Gio Villanueva’s energy almost literally sparks out of the phone, even though it’s 7:30 a.m. in Alaska and the sun won’t rise for at least another hour. His obvious drive is an asset in an area where the environment presents as many challenges as do his patients’ conditions. “From a patient point of view, I need to do the best possible job I can do given the resources we have,” says Villanueva, D.P.T.’07, ATC, a staff physical therapist at Mount Edgecumbe Hospital in Sitka, AK, a facility of the SouthEast Alaska Regional Health Consortium (SEARHC). “You can’t just send someone down the road for additional or specialized care.”
That’s due in part because Sitka’s main road system entails “seven miles of road going north and south and seven miles going east-west,” he says. “In many places, the main transportation is not a car; it’s a boat or plane.”
Alaska’s fifth largest city (population: approximately 9,000), Sitka sits on Baranof Island on the outer coast of the state’s Inside Passage. In addition to the inpatient acute care he provides at the hospital, Villanueva offers outpatient care in the 18 Native American communities that form SEARHC, a nonprofit tribal health consortium.
“We don’t have an orthopedic doctor on staff. The specialists rotate, some every four months,” he says.

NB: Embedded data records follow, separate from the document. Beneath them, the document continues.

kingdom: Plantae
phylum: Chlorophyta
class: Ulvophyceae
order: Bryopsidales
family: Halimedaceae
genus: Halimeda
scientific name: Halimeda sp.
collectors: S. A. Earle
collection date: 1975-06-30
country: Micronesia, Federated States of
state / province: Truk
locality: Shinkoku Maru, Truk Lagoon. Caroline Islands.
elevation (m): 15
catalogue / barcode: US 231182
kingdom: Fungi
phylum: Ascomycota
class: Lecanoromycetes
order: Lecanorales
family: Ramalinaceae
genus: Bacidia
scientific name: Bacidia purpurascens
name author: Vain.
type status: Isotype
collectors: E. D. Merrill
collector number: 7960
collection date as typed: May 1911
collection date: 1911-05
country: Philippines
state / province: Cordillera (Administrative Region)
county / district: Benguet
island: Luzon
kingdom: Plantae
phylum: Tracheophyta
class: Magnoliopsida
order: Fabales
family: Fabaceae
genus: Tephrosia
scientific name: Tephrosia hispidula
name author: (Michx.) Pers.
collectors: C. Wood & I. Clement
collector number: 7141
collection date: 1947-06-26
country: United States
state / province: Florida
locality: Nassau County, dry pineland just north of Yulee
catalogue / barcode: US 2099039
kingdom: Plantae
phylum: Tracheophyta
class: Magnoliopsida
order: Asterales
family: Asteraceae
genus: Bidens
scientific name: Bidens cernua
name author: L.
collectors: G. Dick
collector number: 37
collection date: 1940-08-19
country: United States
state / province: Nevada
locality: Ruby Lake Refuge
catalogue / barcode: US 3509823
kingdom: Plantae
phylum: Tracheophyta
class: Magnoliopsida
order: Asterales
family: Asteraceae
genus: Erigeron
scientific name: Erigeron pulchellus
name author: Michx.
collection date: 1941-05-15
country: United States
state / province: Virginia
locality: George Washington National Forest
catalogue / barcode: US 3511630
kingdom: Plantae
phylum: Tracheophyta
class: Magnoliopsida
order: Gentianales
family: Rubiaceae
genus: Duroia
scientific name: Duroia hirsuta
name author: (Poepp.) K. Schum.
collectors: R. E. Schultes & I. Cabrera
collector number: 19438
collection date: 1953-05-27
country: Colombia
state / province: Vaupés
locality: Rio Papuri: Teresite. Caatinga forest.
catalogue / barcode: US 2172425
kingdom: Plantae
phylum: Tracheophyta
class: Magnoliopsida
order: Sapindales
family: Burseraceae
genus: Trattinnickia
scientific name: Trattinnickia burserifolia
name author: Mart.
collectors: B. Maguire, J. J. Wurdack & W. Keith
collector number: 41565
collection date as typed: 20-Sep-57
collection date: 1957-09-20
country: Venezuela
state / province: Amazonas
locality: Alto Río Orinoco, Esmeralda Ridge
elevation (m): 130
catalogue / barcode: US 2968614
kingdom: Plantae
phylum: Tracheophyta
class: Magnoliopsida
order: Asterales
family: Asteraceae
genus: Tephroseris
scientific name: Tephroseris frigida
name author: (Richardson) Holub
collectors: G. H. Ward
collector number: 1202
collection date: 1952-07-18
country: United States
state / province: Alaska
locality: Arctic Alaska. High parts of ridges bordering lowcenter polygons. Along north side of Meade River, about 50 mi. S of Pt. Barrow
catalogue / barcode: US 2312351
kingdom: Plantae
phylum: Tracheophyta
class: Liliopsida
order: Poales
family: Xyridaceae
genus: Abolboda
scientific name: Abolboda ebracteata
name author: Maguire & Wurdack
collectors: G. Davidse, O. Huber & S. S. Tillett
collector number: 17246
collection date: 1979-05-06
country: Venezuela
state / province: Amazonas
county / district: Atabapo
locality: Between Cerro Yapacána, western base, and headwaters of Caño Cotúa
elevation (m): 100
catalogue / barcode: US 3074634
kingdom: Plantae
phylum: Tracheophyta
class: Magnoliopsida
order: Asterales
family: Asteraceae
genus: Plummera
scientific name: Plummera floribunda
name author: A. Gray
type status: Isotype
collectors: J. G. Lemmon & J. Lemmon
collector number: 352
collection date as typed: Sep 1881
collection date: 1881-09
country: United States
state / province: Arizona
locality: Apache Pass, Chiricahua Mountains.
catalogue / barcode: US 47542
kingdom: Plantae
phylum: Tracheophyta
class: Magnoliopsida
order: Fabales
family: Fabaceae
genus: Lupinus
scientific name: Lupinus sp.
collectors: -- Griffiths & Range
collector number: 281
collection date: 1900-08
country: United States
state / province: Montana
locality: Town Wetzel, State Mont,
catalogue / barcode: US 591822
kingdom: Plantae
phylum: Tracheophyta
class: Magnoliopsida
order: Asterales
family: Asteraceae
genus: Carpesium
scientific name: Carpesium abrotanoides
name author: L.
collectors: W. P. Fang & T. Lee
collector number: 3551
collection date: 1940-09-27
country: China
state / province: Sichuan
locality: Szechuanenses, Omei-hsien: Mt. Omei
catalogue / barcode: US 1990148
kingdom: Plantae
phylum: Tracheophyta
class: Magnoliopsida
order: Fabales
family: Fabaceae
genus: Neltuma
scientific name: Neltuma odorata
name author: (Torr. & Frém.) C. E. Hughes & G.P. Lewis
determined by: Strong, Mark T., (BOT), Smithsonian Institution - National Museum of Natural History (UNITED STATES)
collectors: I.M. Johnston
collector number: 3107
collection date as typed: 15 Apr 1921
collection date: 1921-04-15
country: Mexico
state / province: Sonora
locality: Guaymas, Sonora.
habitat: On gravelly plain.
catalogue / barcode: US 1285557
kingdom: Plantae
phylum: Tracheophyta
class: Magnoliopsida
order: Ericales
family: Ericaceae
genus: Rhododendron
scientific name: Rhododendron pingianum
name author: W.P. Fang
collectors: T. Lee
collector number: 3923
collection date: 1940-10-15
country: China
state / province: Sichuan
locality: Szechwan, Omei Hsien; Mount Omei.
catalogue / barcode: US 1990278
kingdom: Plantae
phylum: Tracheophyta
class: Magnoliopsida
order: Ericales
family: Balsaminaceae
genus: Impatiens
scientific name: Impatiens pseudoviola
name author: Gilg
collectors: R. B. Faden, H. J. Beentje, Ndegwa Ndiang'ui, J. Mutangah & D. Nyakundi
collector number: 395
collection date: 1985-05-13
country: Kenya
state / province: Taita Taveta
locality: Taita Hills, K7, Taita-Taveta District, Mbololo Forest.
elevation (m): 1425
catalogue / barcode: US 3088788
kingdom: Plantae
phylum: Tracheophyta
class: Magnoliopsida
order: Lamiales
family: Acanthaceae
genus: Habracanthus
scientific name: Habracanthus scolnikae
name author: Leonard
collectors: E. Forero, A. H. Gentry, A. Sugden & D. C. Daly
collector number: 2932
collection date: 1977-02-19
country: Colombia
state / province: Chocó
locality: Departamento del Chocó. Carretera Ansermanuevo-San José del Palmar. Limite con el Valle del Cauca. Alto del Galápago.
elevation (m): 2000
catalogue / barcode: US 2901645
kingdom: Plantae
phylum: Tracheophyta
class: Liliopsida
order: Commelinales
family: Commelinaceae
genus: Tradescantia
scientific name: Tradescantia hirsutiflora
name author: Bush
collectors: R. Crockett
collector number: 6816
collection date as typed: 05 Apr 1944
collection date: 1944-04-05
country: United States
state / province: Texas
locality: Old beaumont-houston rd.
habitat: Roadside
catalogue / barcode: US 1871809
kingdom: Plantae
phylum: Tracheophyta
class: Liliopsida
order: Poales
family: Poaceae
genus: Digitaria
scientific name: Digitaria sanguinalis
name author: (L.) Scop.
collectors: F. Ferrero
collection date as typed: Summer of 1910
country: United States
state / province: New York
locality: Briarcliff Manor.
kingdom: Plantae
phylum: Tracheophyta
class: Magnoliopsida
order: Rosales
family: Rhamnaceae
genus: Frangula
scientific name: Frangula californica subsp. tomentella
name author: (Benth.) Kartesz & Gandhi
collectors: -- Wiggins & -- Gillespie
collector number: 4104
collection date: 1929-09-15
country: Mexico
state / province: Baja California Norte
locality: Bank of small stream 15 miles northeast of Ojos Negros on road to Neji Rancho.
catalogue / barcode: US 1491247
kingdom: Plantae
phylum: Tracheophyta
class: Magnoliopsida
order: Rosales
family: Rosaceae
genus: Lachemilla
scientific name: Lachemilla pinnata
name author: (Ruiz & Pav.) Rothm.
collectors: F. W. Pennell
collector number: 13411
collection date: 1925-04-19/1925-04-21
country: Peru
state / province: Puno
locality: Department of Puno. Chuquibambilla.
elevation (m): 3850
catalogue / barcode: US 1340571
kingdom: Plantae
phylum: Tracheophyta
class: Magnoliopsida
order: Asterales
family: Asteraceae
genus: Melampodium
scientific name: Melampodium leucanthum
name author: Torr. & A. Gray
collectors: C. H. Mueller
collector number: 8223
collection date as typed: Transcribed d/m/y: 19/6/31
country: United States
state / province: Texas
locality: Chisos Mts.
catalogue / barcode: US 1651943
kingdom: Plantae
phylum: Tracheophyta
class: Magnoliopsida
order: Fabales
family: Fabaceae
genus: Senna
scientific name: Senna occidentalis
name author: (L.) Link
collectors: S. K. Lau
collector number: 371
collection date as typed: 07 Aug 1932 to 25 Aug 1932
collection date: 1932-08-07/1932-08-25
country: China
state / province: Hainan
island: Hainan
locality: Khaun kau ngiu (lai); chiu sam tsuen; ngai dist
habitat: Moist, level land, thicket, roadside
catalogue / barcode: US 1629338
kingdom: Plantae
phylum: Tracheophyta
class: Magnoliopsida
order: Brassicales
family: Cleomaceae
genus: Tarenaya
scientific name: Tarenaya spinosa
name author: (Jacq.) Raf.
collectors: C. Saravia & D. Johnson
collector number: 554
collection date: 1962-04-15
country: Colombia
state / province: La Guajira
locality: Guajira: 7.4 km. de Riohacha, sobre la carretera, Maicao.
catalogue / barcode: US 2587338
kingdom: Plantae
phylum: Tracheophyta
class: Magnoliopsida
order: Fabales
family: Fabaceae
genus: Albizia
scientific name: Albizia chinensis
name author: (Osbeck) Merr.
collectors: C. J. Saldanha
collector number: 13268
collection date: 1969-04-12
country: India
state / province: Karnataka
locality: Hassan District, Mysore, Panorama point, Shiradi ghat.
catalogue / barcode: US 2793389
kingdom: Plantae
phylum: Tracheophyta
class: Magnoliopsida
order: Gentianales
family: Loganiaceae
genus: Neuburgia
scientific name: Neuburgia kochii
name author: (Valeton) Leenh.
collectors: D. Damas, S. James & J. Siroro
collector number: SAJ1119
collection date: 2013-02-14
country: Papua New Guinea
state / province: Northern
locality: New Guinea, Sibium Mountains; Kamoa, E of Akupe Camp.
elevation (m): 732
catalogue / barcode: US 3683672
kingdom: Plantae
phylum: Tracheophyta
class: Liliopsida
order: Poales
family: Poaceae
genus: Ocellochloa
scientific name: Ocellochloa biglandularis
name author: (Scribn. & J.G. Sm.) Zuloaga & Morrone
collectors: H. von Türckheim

“Patient education is crucial.”
So is understanding the demands and realities of patients’ lives. “A lot of people can’t afford to get off work. If they’re injured at the height of salmon fishing season, they have to be able to keep going,” he says. “You have to look at what you can do when you know the patient can’t come to therapy as often as you’d like.”
That gives preventive care an important role. In 2011, Villanueva and his colleagues established a sports clinic at Mount Edgecumbe High School, where he meets with student athletes every Monday after work. “If I find something wrong, I refer them to their primary care provider,” he says. “We catch shoulder, knee and hip injuries, and we’ve even caught some infectious states.
“The school is really happy the clinic exists,” he adds. “There’s a bonus in making sure students are healthy.”
Expanding his horizons physically, professionally and personally was what Villanueva was seeking when he moved to Alaska more than two years ago. The Los Angeles native had been working in San Antonio, TX, when a colleague planted the idea of relocating in the nation’s largest state geographically but least densely populated. He intentionally timed his interview when the Sitka season was “dark, windy and rainy.” Now he loves living in what he calls “one of the hidden jewels of Alaska.”
“The beauty, the outdoor recreation, trekking up the mountains – it’s been a wonderful ride so far,” he says. “Eighty-five percent of Alaska are public lands for us to explore, pop a tent and experience.”
The experience, he notes, includes understanding the region’s culture and history. Its Native American tribes include the Tlingit Indians, who have lived continuously in Sitka for more than 50 centuries. The city also was the cultural and political hub of Russian America in the early 1800s; Sitka is where Russia officially transferred the Territory of Alaska to the United States on Oct. 18, 1867.
“No Native Americans were involved in that transition. You have to be sensitive toward that history,” he says. “To enjoy yourself and be successful here, you have to assimilate, integrate and respect and understand others, which has always been my mantra as a physical therapist. It’s all about the patient.”
That assimilation and respect go beyond his practice. “I was looking for the spirituality aspects, the family aspects, respect for the elderly and their lessons,” Villanueva says. “I’m Filipino-American, and I see that in my culture and in others I’ve traveled to. It makes you self-reflect on what makes you truly happy in life. Your value system changes.
“Growing up in LA, I was exposed to Beverly Hills. There’s nothing wrong with that, but this has opened up new ways of living for me,” he adds. “I’m just glad to be here.”